Graphcore also shared insights beyond the official MLPerf results, which we believe are equally important. Matt Fyles, Software VP at Graphcore, discussed software performance enabled by the latest release, additional benchmarks at scale, an analysis demonstrating CPU-to-Accelerator flexibility, and large model research, which we examine here.
New Software and Scalability
Graphcore’s latest SDK improves performance and provides scale-out deployment support for up to 256 nodes. As a result, Graphcore customers have realized up to a 50-fold reduction in training time just over the last year. And this is not the final step; we can expect higher levels of scalability going forward. The current MK2 design supports up to 64,000 IPUs once the software can fully enable that scaling level, and of course, a customer wants to buy an entire data center of IPUs.
Additional Benchmarks at Scale
The Graphcore engineering team has gone beyond characterizing the performance of the MLPerf applications, running EfficientNet, ViT vision transformer, and GPT-2. All models scaled nearly linearly, critical for large-scale deployments and a good indicator of the fundamental soundness of the Graphcore hardware and software design. Absolute performance was also impressive, training EfficientNet-B4 on a POD16 in only 20.7 hours, compared to an NVIDIA DGX at 70.5 hours.
Large Model Research
Since Open.ai released access to their 85-billion parameter GPT-3 language model, large AI models have been in the spotlight. Models such as GPT-3 are trained on massive language data sets but have been surprisingly adept at tackling other problems and modalities without retraining. Since GPT-3, Alibaba, Google, and Microsoft/NVIDIA have announced their massive Large Language Models. We expect to see models exceed ten trillion parameters in 2022.
We anticipated that the large memory footprint (16 TB in an IPU-POD256) and fast networking of the IPU-Machine could potentially enable large model training with fewer accelerators, and Graphcore did not disappoint. In a blog posted on December 6, Graphcore’s Dave Lacey laid out the path to running brain-scale AI models on IPUs, using the system’s optimized data communications, phased execution, and mapping large models across subgraphs.
“With 96 layers in a GPT-3 model, we can still use all the available In-Processor Memory, and all the compute resources efficiently.
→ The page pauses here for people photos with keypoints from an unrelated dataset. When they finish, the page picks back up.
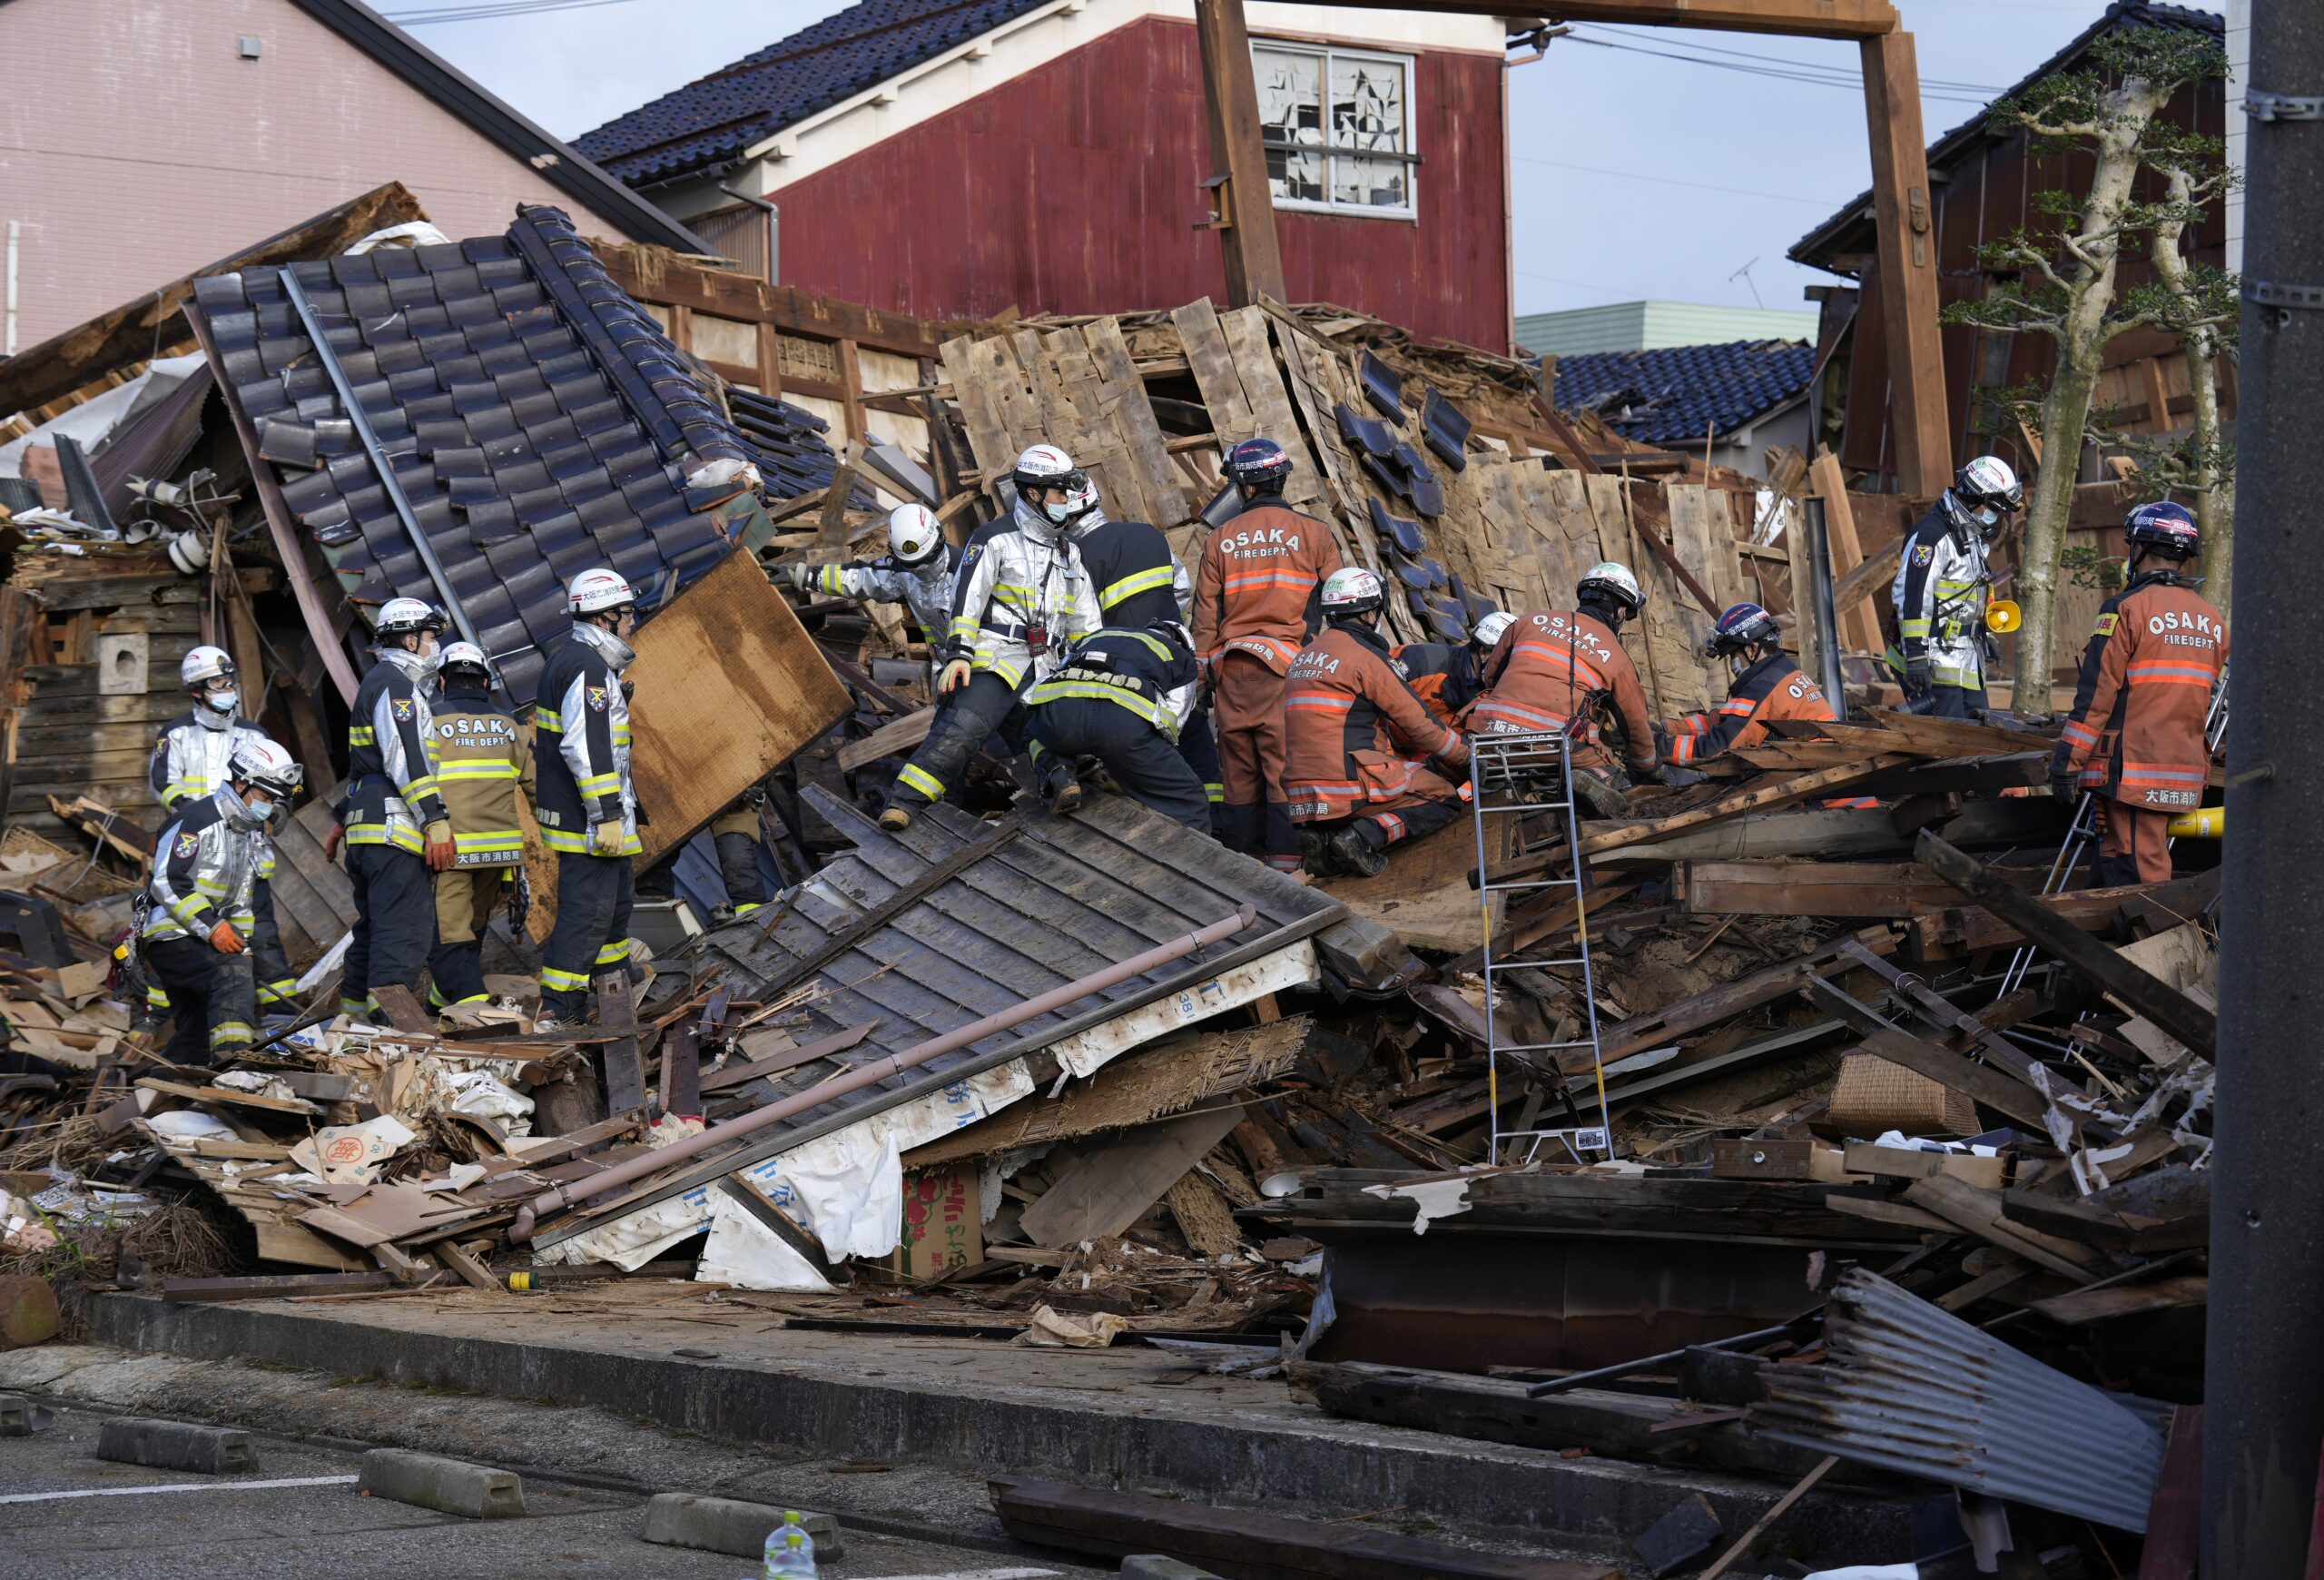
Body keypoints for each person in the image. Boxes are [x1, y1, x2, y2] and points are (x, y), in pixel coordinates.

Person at [881, 443, 1099, 832]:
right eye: (1060, 492)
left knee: (1047, 729)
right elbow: (969, 598)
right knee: (963, 728)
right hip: (998, 656)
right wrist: (960, 654)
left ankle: (1063, 784)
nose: (1067, 500)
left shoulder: (1069, 552)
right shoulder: (993, 538)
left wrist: (1092, 663)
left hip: (1049, 662)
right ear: (1033, 493)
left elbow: (1084, 619)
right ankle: (904, 803)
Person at [2051, 501, 2227, 885]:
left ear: (2141, 548)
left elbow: (2095, 697)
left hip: (2131, 773)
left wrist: (2067, 762)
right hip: (2184, 772)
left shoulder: (2125, 610)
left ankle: (2161, 946)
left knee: (2140, 883)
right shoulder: (2213, 621)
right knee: (2111, 876)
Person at [1191, 437, 1342, 874]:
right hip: (1288, 670)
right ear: (1280, 478)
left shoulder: (1220, 538)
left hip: (1233, 670)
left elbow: (1204, 616)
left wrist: (1203, 675)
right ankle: (1286, 864)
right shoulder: (1315, 533)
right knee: (1282, 767)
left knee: (1237, 769)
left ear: (1244, 486)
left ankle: (1242, 864)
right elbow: (1337, 603)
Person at [1285, 567, 1472, 877]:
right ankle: (1364, 837)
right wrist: (1466, 755)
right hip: (1350, 785)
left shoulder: (1302, 659)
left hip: (1301, 794)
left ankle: (1326, 840)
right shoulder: (1366, 657)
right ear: (1371, 612)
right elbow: (1420, 725)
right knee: (1444, 797)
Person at [148, 646, 297, 1014]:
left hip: (247, 852)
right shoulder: (176, 734)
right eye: (217, 682)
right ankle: (162, 1012)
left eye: (229, 681)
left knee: (260, 930)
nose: (227, 688)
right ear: (196, 690)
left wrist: (271, 814)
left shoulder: (254, 735)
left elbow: (279, 792)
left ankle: (277, 1010)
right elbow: (163, 784)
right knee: (176, 926)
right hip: (193, 847)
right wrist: (196, 819)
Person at [328, 598, 455, 1019]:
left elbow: (364, 765)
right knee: (402, 934)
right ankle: (389, 1031)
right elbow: (408, 761)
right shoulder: (397, 687)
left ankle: (351, 1024)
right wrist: (435, 822)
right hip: (393, 831)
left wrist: (339, 820)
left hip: (366, 829)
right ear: (409, 638)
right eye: (431, 637)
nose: (435, 646)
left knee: (371, 932)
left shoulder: (378, 681)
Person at [141, 737, 301, 1065]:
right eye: (265, 796)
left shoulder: (246, 833)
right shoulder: (196, 821)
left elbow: (240, 902)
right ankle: (234, 1066)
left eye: (274, 800)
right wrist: (215, 929)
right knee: (232, 973)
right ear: (241, 782)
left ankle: (165, 1090)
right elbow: (168, 881)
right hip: (171, 935)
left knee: (199, 1026)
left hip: (199, 938)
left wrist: (242, 943)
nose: (268, 806)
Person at [534, 568, 644, 1028]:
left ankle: (612, 979)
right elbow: (587, 746)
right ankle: (559, 1008)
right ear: (604, 619)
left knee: (614, 905)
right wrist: (608, 815)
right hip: (591, 819)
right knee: (588, 914)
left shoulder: (578, 661)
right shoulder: (587, 668)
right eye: (626, 613)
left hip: (592, 815)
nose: (632, 621)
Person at [1471, 563, 1663, 812]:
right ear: (1620, 611)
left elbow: (1491, 676)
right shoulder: (1617, 657)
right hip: (1555, 743)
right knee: (1608, 768)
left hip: (1491, 733)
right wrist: (1650, 767)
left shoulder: (1529, 620)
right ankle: (1591, 778)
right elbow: (1635, 727)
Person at [1075, 512, 1220, 821]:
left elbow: (1084, 625)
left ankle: (1175, 825)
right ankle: (1218, 821)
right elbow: (1181, 588)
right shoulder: (1148, 533)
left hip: (1127, 669)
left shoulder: (1077, 553)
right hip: (1174, 653)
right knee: (1194, 733)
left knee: (1153, 744)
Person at [424, 642, 533, 1010]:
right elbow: (536, 785)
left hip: (450, 849)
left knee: (450, 932)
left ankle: (475, 1008)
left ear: (442, 681)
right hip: (500, 850)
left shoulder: (429, 721)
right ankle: (440, 1001)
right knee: (475, 923)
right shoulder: (512, 724)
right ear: (486, 682)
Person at [1025, 618, 1210, 832]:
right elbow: (1172, 723)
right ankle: (1194, 861)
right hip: (1123, 727)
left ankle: (1061, 770)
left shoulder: (1099, 635)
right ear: (1180, 644)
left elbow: (1051, 681)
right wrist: (1132, 769)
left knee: (1032, 731)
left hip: (1062, 717)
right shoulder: (1180, 657)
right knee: (1190, 798)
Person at [1891, 455, 2022, 719]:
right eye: (1992, 507)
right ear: (1973, 498)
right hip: (1935, 665)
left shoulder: (1968, 535)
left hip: (1968, 664)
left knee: (1979, 739)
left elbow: (1967, 597)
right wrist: (1916, 656)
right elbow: (1912, 597)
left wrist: (1987, 635)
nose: (1994, 516)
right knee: (1946, 750)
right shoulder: (1932, 536)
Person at [783, 503, 955, 655]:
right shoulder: (903, 574)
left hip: (975, 667)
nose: (918, 569)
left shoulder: (969, 575)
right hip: (945, 664)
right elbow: (858, 579)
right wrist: (802, 576)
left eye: (922, 562)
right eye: (913, 564)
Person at [1397, 609, 1513, 729]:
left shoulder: (1484, 697)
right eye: (1505, 662)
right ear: (1483, 653)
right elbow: (1380, 704)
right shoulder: (1421, 659)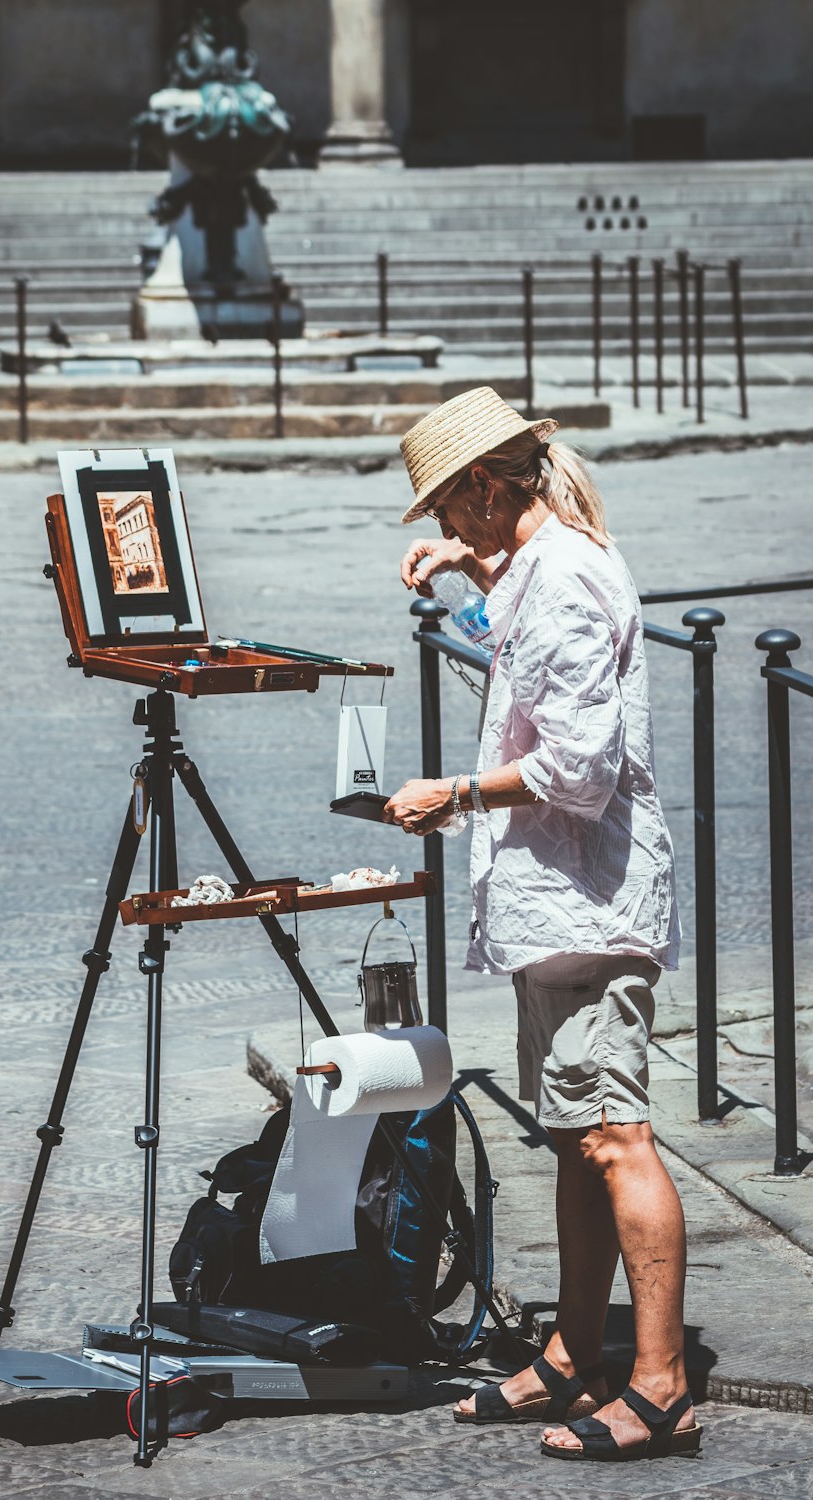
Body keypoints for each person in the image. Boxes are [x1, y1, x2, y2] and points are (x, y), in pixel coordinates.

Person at [383, 387, 701, 1463]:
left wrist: (454, 794)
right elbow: (530, 648)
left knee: (615, 1138)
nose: (446, 523)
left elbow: (576, 766)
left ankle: (659, 1387)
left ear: (485, 484)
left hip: (587, 900)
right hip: (557, 905)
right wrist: (470, 570)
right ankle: (574, 1355)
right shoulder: (539, 564)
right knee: (576, 1138)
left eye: (450, 507)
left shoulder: (562, 576)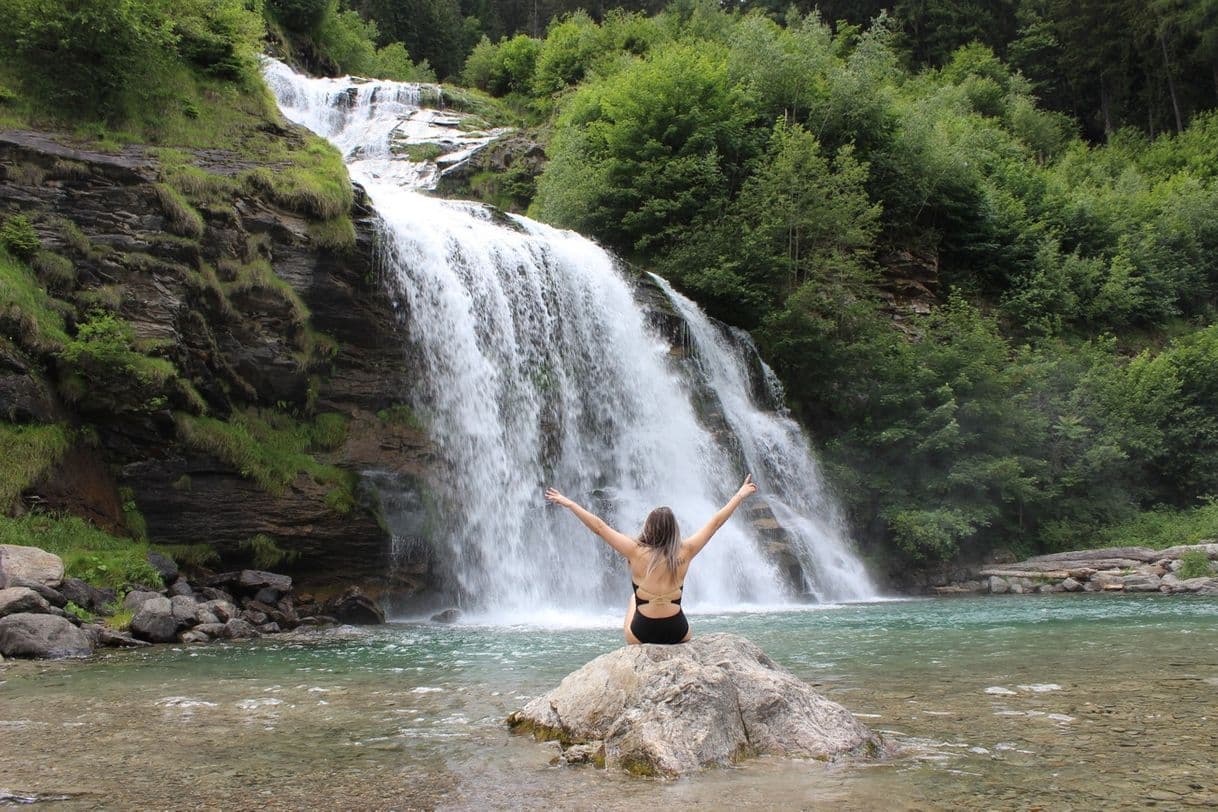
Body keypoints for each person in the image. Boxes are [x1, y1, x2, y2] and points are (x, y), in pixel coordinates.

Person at [543, 475, 758, 645]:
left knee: (633, 599)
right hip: (678, 631)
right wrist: (739, 495)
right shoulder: (686, 551)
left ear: (649, 527)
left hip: (642, 632)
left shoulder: (635, 551)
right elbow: (716, 523)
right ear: (674, 530)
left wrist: (568, 503)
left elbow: (599, 527)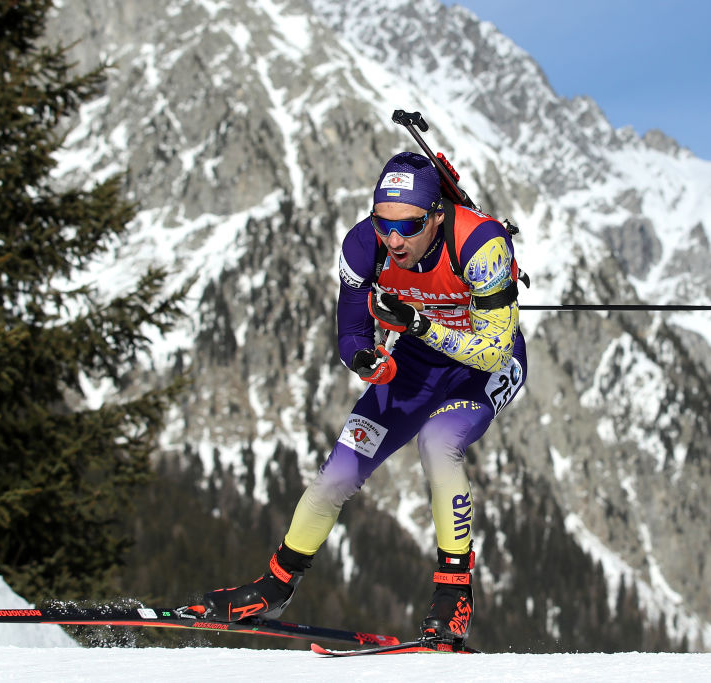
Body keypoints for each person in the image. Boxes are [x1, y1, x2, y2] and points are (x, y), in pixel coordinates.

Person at [201, 151, 527, 644]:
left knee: (438, 443)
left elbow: (493, 350)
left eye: (410, 226)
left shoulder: (481, 246)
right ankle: (275, 584)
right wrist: (364, 359)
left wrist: (418, 323)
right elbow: (351, 329)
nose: (394, 240)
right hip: (418, 362)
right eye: (383, 224)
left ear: (437, 216)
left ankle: (453, 594)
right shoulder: (362, 245)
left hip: (485, 368)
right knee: (341, 467)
By expanding to more sub-graphs implemented using Phased execution, we can support even larger models with trillions of parameters. To further reduce training time, we can also scale across multiple, network-connected IPU-POD256 systems.” -Dave Lacey
Disaggregating CPUs from Accelerators
Graphcore has separated the (expensive) CPUs needed for data preparation and scalar processing in most AI platforms from the accelerators, connected using the company’s low-latency protocol running over 100GbE. Some AI models need more or less CPU work than others to run efficiently, and the Graphcore approach provides a dynamic solution, sharing the CPUs across a configurable array of IPU-Machines.
In the case of the MLPerf v1.1 benchmarks, Graphcore only used one host processor per 8 IPUs for Resnet50 and 1 per 32 IPUs for BERT-Large. Other systems that use dedicated custom fabrics like NVIDIA NVLink or PCIe cards cannot do this, incurring large step-functions in incremental cost as you go from 2 CPUs for eight accelerators to 2 CPUs per 4. And these ratios are fixed within the sheet metal of the server, not dynamically allocated as in the IPU-POD architecture. We called this approach a game-changer when it first came out, and we can now imagine (and calculate) the potential TCO savings (acquisition and energy costs) of a giant AI deployment.
Conclusions
When companies have previously announced MLPerf results, the non-benchmark commentary tends to get lost in the head-to-head comparisons, requiring additional parsing to analyze the impacts. In Graphcore’s case, the “rest of the story” surpasses the excellent benchmark runs, as it validates the architecture and points to future capabilities, scale, and flexibility that will be available into today’s hardware. We look forward to the next chapter in the Graphcore story.